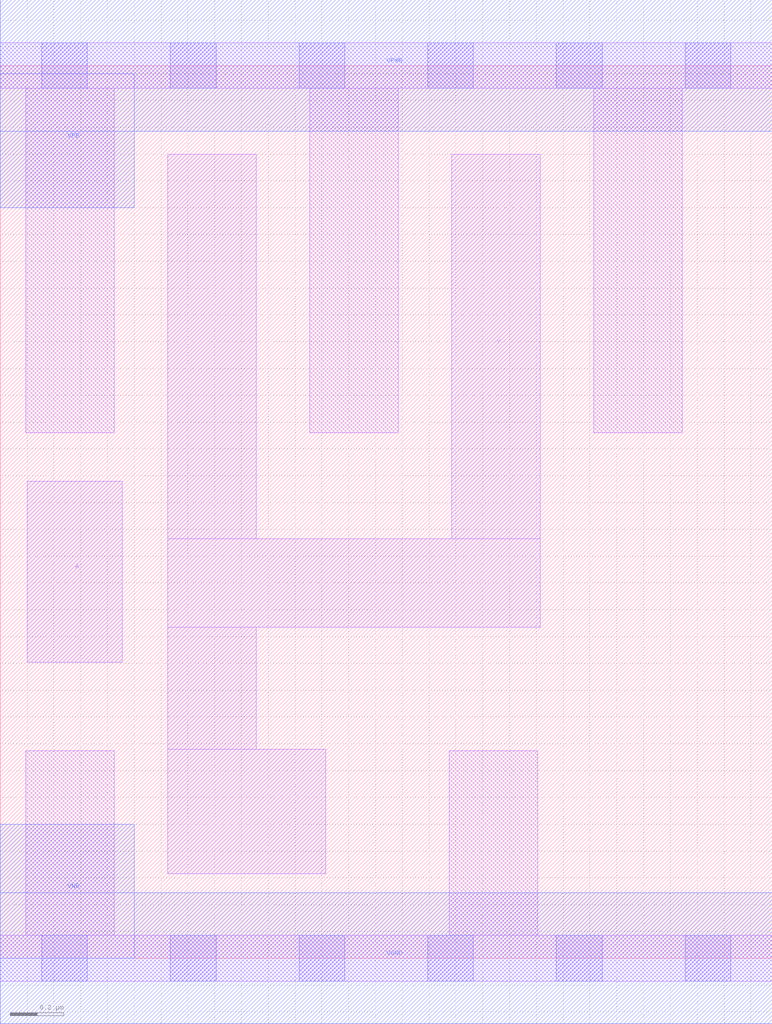
<source format=lef>
# Copyright 2020 The SkyWater PDK Authors
#
# Licensed under the Apache License, Version 2.0 (the "License");
# you may not use this file except in compliance with the License.
# You may obtain a copy of the License at
#
#     https://www.apache.org/licenses/LICENSE-2.0
#
# Unless required by applicable law or agreed to in writing, software
# distributed under the License is distributed on an "AS IS" BASIS,
# WITHOUT WARRANTIES OR CONDITIONS OF ANY KIND, either express or implied.
# See the License for the specific language governing permissions and
# limitations under the License.
#
# SPDX-License-Identifier: Apache-2.0

VERSION 5.5 ;
NAMESCASESENSITIVE ON ;
BUSBITCHARS "[]" ;
DIVIDERCHAR "/" ;
MACRO sky130_fd_sc_lp__clkinvlp_4
  CLASS CORE ;
  SOURCE USER ;
  ORIGIN  0.000000  0.000000 ;
  SIZE  2.880000 BY  3.330000 ;
  SYMMETRY X Y R90 ;
  SITE unit ;
  PIN A
    ANTENNAGATEAREA  1.330000 ;
    DIRECTION INPUT ;
    USE SIGNAL ;
    PORT
      LAYER li1 ;
        RECT 0.100000 1.105000 0.455000 1.780000 ;
    END
  END A
  PIN Y
    ANTENNADIFFAREA  0.714000 ;
    DIRECTION OUTPUT ;
    USE SIGNAL ;
    PORT
      LAYER li1 ;
        RECT 0.625000 0.315000 1.215000 0.780000 ;
        RECT 0.625000 0.780000 0.955000 1.235000 ;
        RECT 0.625000 1.235000 2.015000 1.565000 ;
        RECT 0.625000 1.565000 0.955000 3.000000 ;
        RECT 1.685000 1.565000 2.015000 3.000000 ;
    END
  END Y
  PIN VGND
    DIRECTION INOUT ;
    USE GROUND ;
    PORT
      LAYER met1 ;
        RECT 0.000000 -0.245000 2.880000 0.245000 ;
    END
  END VGND
  PIN VNB
    DIRECTION INOUT ;
    USE GROUND ;
    PORT
      LAYER met1 ;
        RECT 0.000000 0.000000 0.500000 0.500000 ;
    END
  END VNB
  PIN VPB
    DIRECTION INOUT ;
    USE POWER ;
    PORT
      LAYER met1 ;
        RECT 0.000000 2.800000 0.500000 3.300000 ;
    END
  END VPB
  PIN VPWR
    DIRECTION INOUT ;
    USE POWER ;
    PORT
      LAYER met1 ;
        RECT 0.000000 3.085000 2.880000 3.575000 ;
    END
  END VPWR
  OBS
    LAYER li1 ;
      RECT 0.000000 -0.085000 2.880000 0.085000 ;
      RECT 0.000000  3.245000 2.880000 3.415000 ;
      RECT 0.095000  0.085000 0.425000 0.775000 ;
      RECT 0.095000  1.960000 0.425000 3.245000 ;
      RECT 1.155000  1.960000 1.485000 3.245000 ;
      RECT 1.675000  0.085000 2.005000 0.775000 ;
      RECT 2.215000  1.960000 2.545000 3.245000 ;
    LAYER mcon ;
      RECT 0.155000 -0.085000 0.325000 0.085000 ;
      RECT 0.155000  3.245000 0.325000 3.415000 ;
      RECT 0.635000 -0.085000 0.805000 0.085000 ;
      RECT 0.635000  3.245000 0.805000 3.415000 ;
      RECT 1.115000 -0.085000 1.285000 0.085000 ;
      RECT 1.115000  3.245000 1.285000 3.415000 ;
      RECT 1.595000 -0.085000 1.765000 0.085000 ;
      RECT 1.595000  3.245000 1.765000 3.415000 ;
      RECT 2.075000 -0.085000 2.245000 0.085000 ;
      RECT 2.075000  3.245000 2.245000 3.415000 ;
      RECT 2.555000 -0.085000 2.725000 0.085000 ;
      RECT 2.555000  3.245000 2.725000 3.415000 ;
  END
END sky130_fd_sc_lp__clkinvlp_4
END LIBRARY

</source>
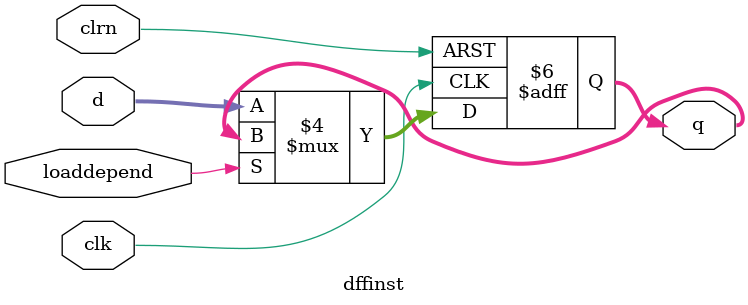
<source format=v>
`timescale 1ns / 1ps

module dffinst(d,clk,clrn,loaddepend,q
    );
	 input [31:0] d;
	 input clk,clrn,loaddepend;
	 output [31:0] q;
    reg [31:0] q;
    always @ (posedge clk or negedge clrn) begin
			if (clrn == 0) q <= 0;
			else	if (~loaddepend)	q <= d;
	 end	 
endmodule
</source>
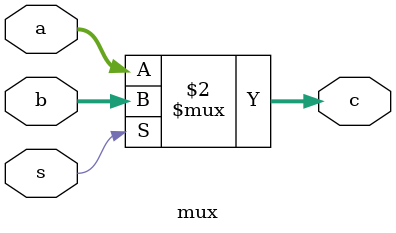
<source format=v>
module mux(a,b,s,c);
	input [63:0] a,b;
	input s;
	output [63:0] c;

	assign c = (~s) ? a : b;
endmodule
</source>
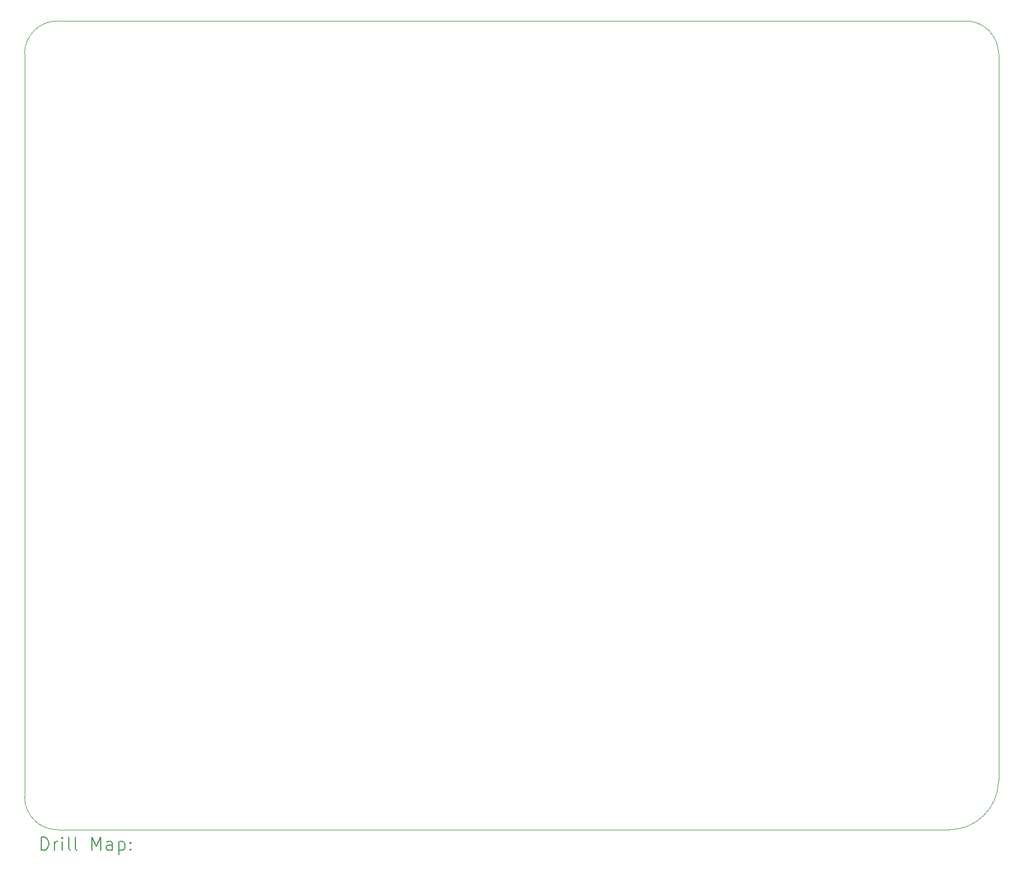
<source format=gbr>
%TF.GenerationSoftware,KiCad,Pcbnew,8.0.6*%
%TF.CreationDate,2024-12-10T16:09:20-05:00*%
%TF.ProjectId,Telem_PWR_Board,54656c65-6d5f-4505-9752-5f426f617264,rev?*%
%TF.SameCoordinates,Original*%
%TF.FileFunction,Drillmap*%
%TF.FilePolarity,Positive*%
%FSLAX45Y45*%
G04 Gerber Fmt 4.5, Leading zero omitted, Abs format (unit mm)*
G04 Created by KiCad (PCBNEW 8.0.6) date 2024-12-10 16:09:20*
%MOMM*%
%LPD*%
G01*
G04 APERTURE LIST*
%ADD10C,0.050000*%
%ADD11C,0.200000*%
G04 APERTURE END LIST*
D10*
X23114000Y-25654000D02*
G75*
G02*
X22606000Y-25146000I0J508000D01*
G01*
X22606000Y-19558000D02*
X22606000Y-13716000D01*
X36830000Y-25654000D02*
X23114000Y-25654000D01*
X37592000Y-13716000D02*
X37592000Y-24892000D01*
X23114000Y-13208000D02*
X37084000Y-13208000D01*
X37084000Y-13208000D02*
G75*
G02*
X37592000Y-13716000I0J-508000D01*
G01*
X22606000Y-13716000D02*
G75*
G02*
X23114000Y-13208000I508000J0D01*
G01*
X22606000Y-25146000D02*
X22606000Y-19558000D01*
X37592000Y-24892000D02*
G75*
G02*
X36830000Y-25654000I-762000J0D01*
G01*
D11*
X22864277Y-25967984D02*
X22864277Y-25767984D01*
X22864277Y-25767984D02*
X22911896Y-25767984D01*
X22911896Y-25767984D02*
X22940467Y-25777508D01*
X22940467Y-25777508D02*
X22959515Y-25796555D01*
X22959515Y-25796555D02*
X22969039Y-25815603D01*
X22969039Y-25815603D02*
X22978562Y-25853698D01*
X22978562Y-25853698D02*
X22978562Y-25882269D01*
X22978562Y-25882269D02*
X22969039Y-25920365D01*
X22969039Y-25920365D02*
X22959515Y-25939412D01*
X22959515Y-25939412D02*
X22940467Y-25958460D01*
X22940467Y-25958460D02*
X22911896Y-25967984D01*
X22911896Y-25967984D02*
X22864277Y-25967984D01*
X23064277Y-25967984D02*
X23064277Y-25834650D01*
X23064277Y-25872746D02*
X23073801Y-25853698D01*
X23073801Y-25853698D02*
X23083324Y-25844174D01*
X23083324Y-25844174D02*
X23102372Y-25834650D01*
X23102372Y-25834650D02*
X23121420Y-25834650D01*
X23188086Y-25967984D02*
X23188086Y-25834650D01*
X23188086Y-25767984D02*
X23178562Y-25777508D01*
X23178562Y-25777508D02*
X23188086Y-25787031D01*
X23188086Y-25787031D02*
X23197610Y-25777508D01*
X23197610Y-25777508D02*
X23188086Y-25767984D01*
X23188086Y-25767984D02*
X23188086Y-25787031D01*
X23311896Y-25967984D02*
X23292848Y-25958460D01*
X23292848Y-25958460D02*
X23283324Y-25939412D01*
X23283324Y-25939412D02*
X23283324Y-25767984D01*
X23416658Y-25967984D02*
X23397610Y-25958460D01*
X23397610Y-25958460D02*
X23388086Y-25939412D01*
X23388086Y-25939412D02*
X23388086Y-25767984D01*
X23645229Y-25967984D02*
X23645229Y-25767984D01*
X23645229Y-25767984D02*
X23711896Y-25910841D01*
X23711896Y-25910841D02*
X23778562Y-25767984D01*
X23778562Y-25767984D02*
X23778562Y-25967984D01*
X23959515Y-25967984D02*
X23959515Y-25863222D01*
X23959515Y-25863222D02*
X23949991Y-25844174D01*
X23949991Y-25844174D02*
X23930943Y-25834650D01*
X23930943Y-25834650D02*
X23892848Y-25834650D01*
X23892848Y-25834650D02*
X23873801Y-25844174D01*
X23959515Y-25958460D02*
X23940467Y-25967984D01*
X23940467Y-25967984D02*
X23892848Y-25967984D01*
X23892848Y-25967984D02*
X23873801Y-25958460D01*
X23873801Y-25958460D02*
X23864277Y-25939412D01*
X23864277Y-25939412D02*
X23864277Y-25920365D01*
X23864277Y-25920365D02*
X23873801Y-25901317D01*
X23873801Y-25901317D02*
X23892848Y-25891793D01*
X23892848Y-25891793D02*
X23940467Y-25891793D01*
X23940467Y-25891793D02*
X23959515Y-25882269D01*
X24054753Y-25834650D02*
X24054753Y-26034650D01*
X24054753Y-25844174D02*
X24073801Y-25834650D01*
X24073801Y-25834650D02*
X24111896Y-25834650D01*
X24111896Y-25834650D02*
X24130943Y-25844174D01*
X24130943Y-25844174D02*
X24140467Y-25853698D01*
X24140467Y-25853698D02*
X24149991Y-25872746D01*
X24149991Y-25872746D02*
X24149991Y-25929888D01*
X24149991Y-25929888D02*
X24140467Y-25948936D01*
X24140467Y-25948936D02*
X24130943Y-25958460D01*
X24130943Y-25958460D02*
X24111896Y-25967984D01*
X24111896Y-25967984D02*
X24073801Y-25967984D01*
X24073801Y-25967984D02*
X24054753Y-25958460D01*
X24235705Y-25948936D02*
X24245229Y-25958460D01*
X24245229Y-25958460D02*
X24235705Y-25967984D01*
X24235705Y-25967984D02*
X24226182Y-25958460D01*
X24226182Y-25958460D02*
X24235705Y-25948936D01*
X24235705Y-25948936D02*
X24235705Y-25967984D01*
X24235705Y-25844174D02*
X24245229Y-25853698D01*
X24245229Y-25853698D02*
X24235705Y-25863222D01*
X24235705Y-25863222D02*
X24226182Y-25853698D01*
X24226182Y-25853698D02*
X24235705Y-25844174D01*
X24235705Y-25844174D02*
X24235705Y-25863222D01*
M02*

</source>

__Written task__. Only a number is expected here: the count of lines in the listing that hold the string "format".

__Response for this exercise__. 5